*LISTING:*
=======

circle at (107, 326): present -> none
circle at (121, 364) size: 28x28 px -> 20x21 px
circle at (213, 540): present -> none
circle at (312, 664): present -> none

=======

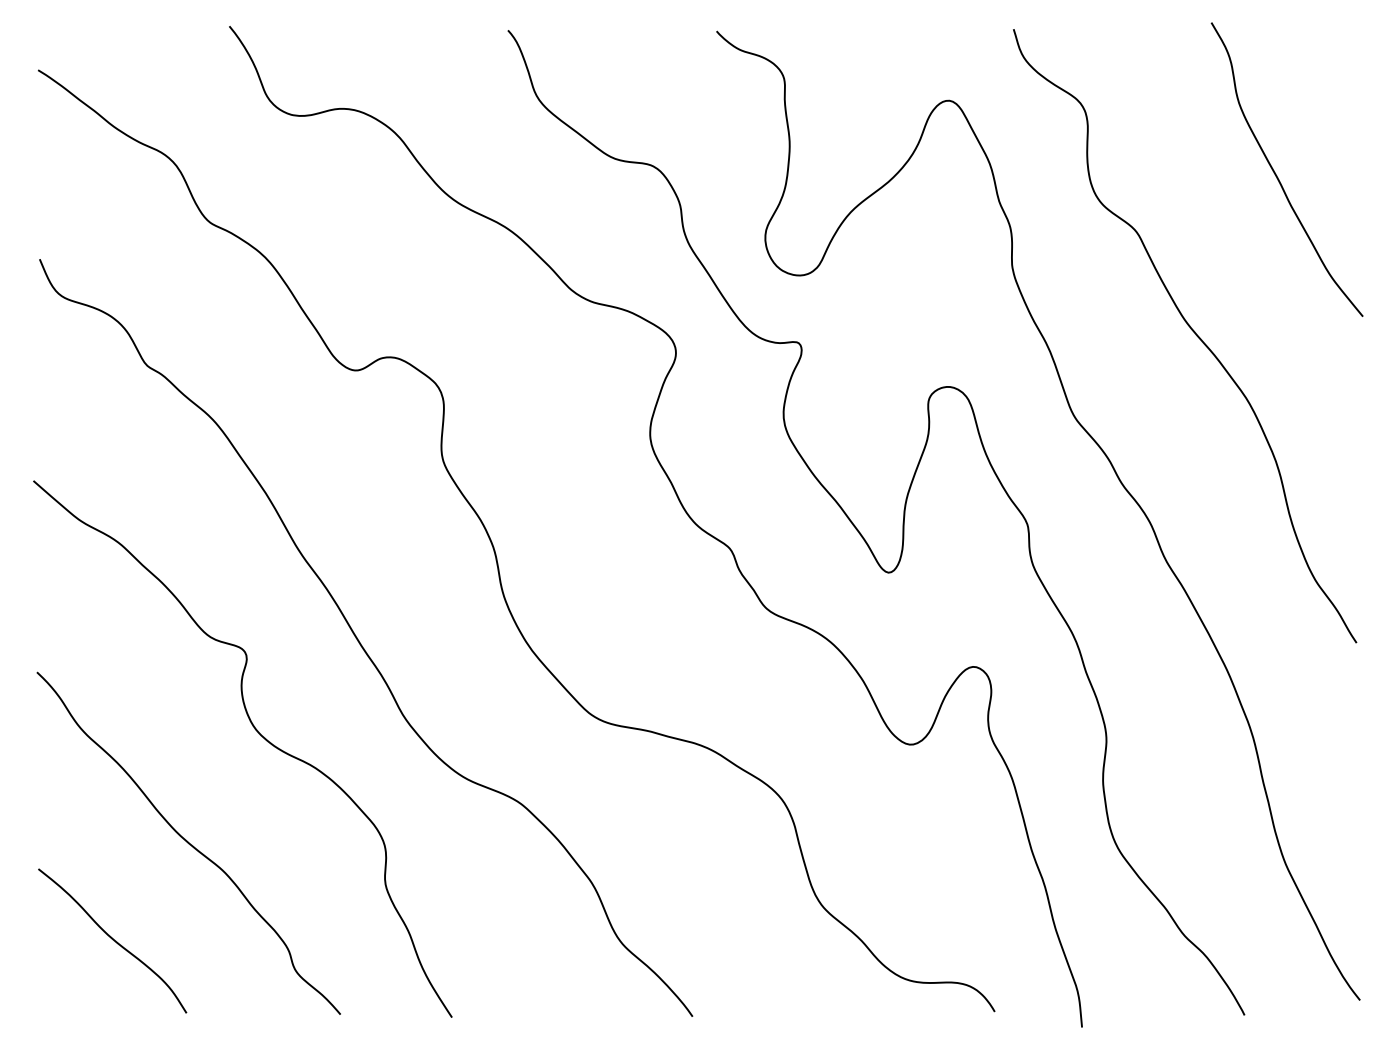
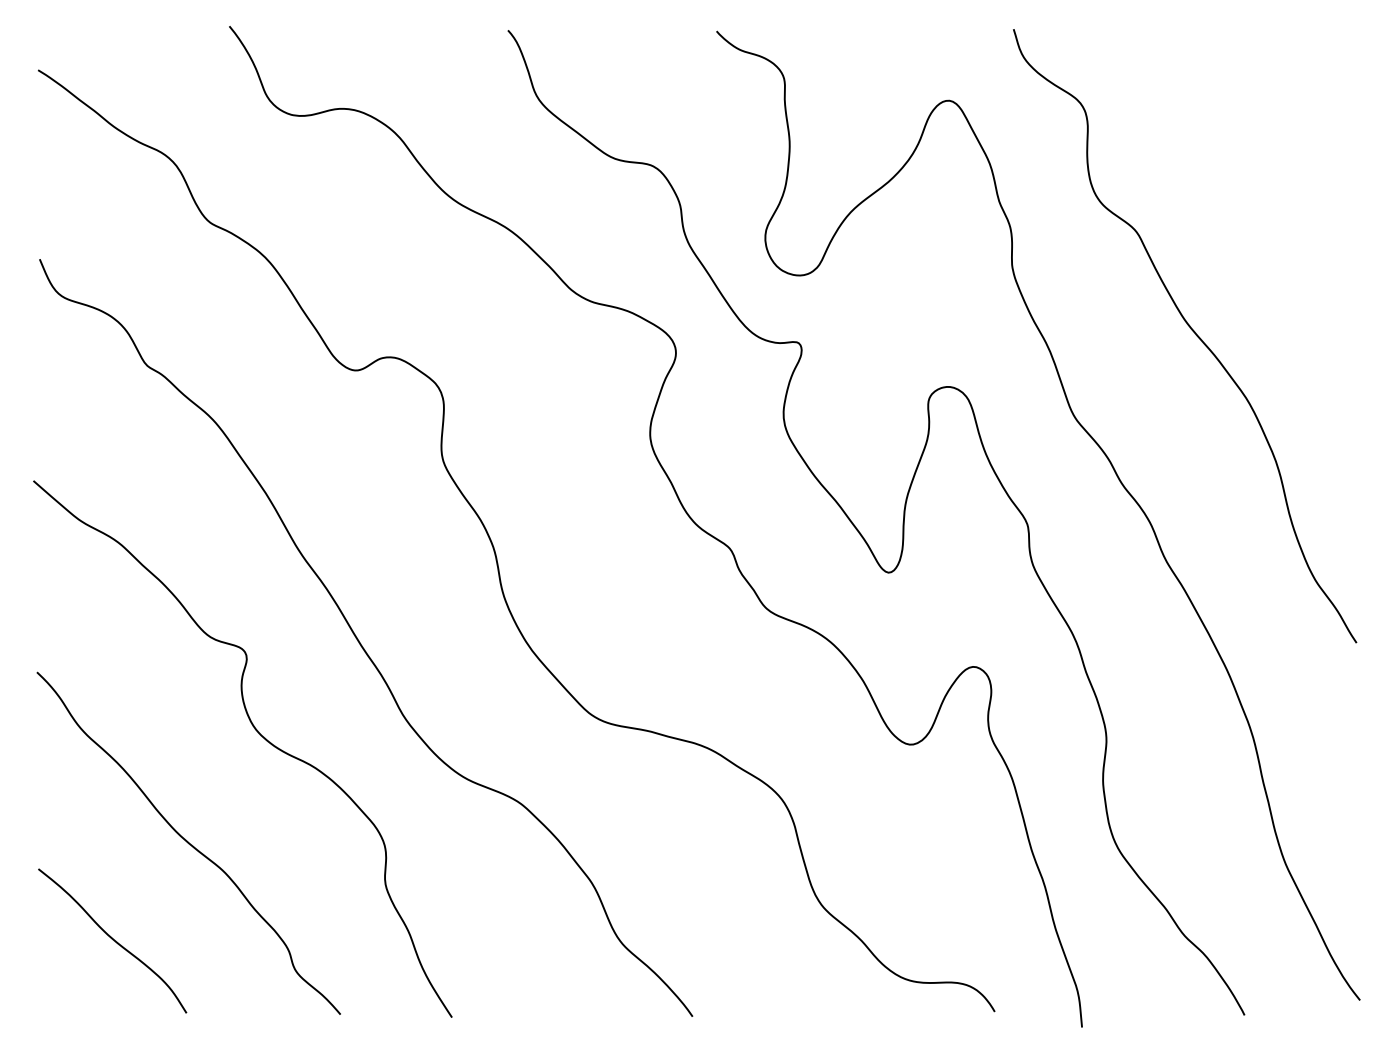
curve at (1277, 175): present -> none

=======

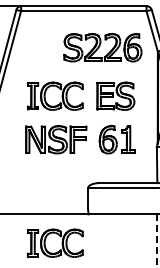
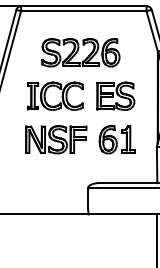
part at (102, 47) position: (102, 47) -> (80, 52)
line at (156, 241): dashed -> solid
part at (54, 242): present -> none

=======

*THE TASK:* Return each line of the records that contains the word "present", copied without changes.

*TASK SOLUTION:*
circle at (107, 326): present -> none
circle at (213, 540): present -> none
circle at (312, 664): present -> none
curve at (1277, 175): present -> none
part at (54, 242): present -> none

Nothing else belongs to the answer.